====== DATA

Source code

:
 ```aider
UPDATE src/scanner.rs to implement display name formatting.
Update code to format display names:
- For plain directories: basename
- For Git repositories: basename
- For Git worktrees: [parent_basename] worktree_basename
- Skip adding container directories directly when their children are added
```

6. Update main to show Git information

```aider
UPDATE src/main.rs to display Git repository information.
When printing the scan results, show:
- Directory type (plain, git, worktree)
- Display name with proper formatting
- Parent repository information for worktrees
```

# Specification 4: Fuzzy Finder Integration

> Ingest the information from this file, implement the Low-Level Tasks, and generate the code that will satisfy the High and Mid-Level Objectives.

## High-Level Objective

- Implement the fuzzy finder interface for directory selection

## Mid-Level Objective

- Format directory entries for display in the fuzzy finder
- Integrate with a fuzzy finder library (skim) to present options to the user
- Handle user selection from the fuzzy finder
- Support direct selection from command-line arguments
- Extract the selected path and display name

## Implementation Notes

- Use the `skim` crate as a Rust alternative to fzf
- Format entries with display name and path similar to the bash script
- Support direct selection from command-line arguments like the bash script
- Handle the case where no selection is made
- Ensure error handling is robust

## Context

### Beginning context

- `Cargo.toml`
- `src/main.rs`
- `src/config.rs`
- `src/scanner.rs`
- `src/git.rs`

============

■ **EXERCISE DIRECTIONS**
Give back every entry above, complete and exact.

■ **EXERCISE RESPONSE**
Source code

:
 ```aider
UPDATE src/scanner.rs to implement display name formatting.
Update code to format display names:
- For plain directories: basename
- For Git repositories: basename
- For Git worktrees: [parent_basename] worktree_basename
- Skip adding container directories directly when their children are added
```

6. Update main to show Git information

```aider
UPDATE src/main.rs to display Git repository information.
When printing the scan results, show:
- Directory type (plain, git, worktree)
- Display name with proper formatting
- Parent repository information for worktrees
```

# Specification 4: Fuzzy Finder Integration

> Ingest the information from this file, implement the Low-Level Tasks, and generate the code that will satisfy the High and Mid-Level Objectives.

## High-Level Objective

- Implement the fuzzy finder interface for directory selection

## Mid-Level Objective

- Format directory entries for display in the fuzzy finder
- Integrate with a fuzzy finder library (skim) to present options to the user
- Handle user selection from the fuzzy finder
- Support direct selection from command-line arguments
- Extract the selected path and display name

## Implementation Notes

- Use the `skim` crate as a Rust alternative to fzf
- Format entries with display name and path similar to the bash script
- Support direct selection from command-line arguments like the bash script
- Handle the case where no selection is made
- Ensure error handling is robust

## Context

### Beginning context

- `Cargo.toml`
- `src/main.rs`
- `src/config.rs`
- `src/scanner.rs`
- `src/git.rs`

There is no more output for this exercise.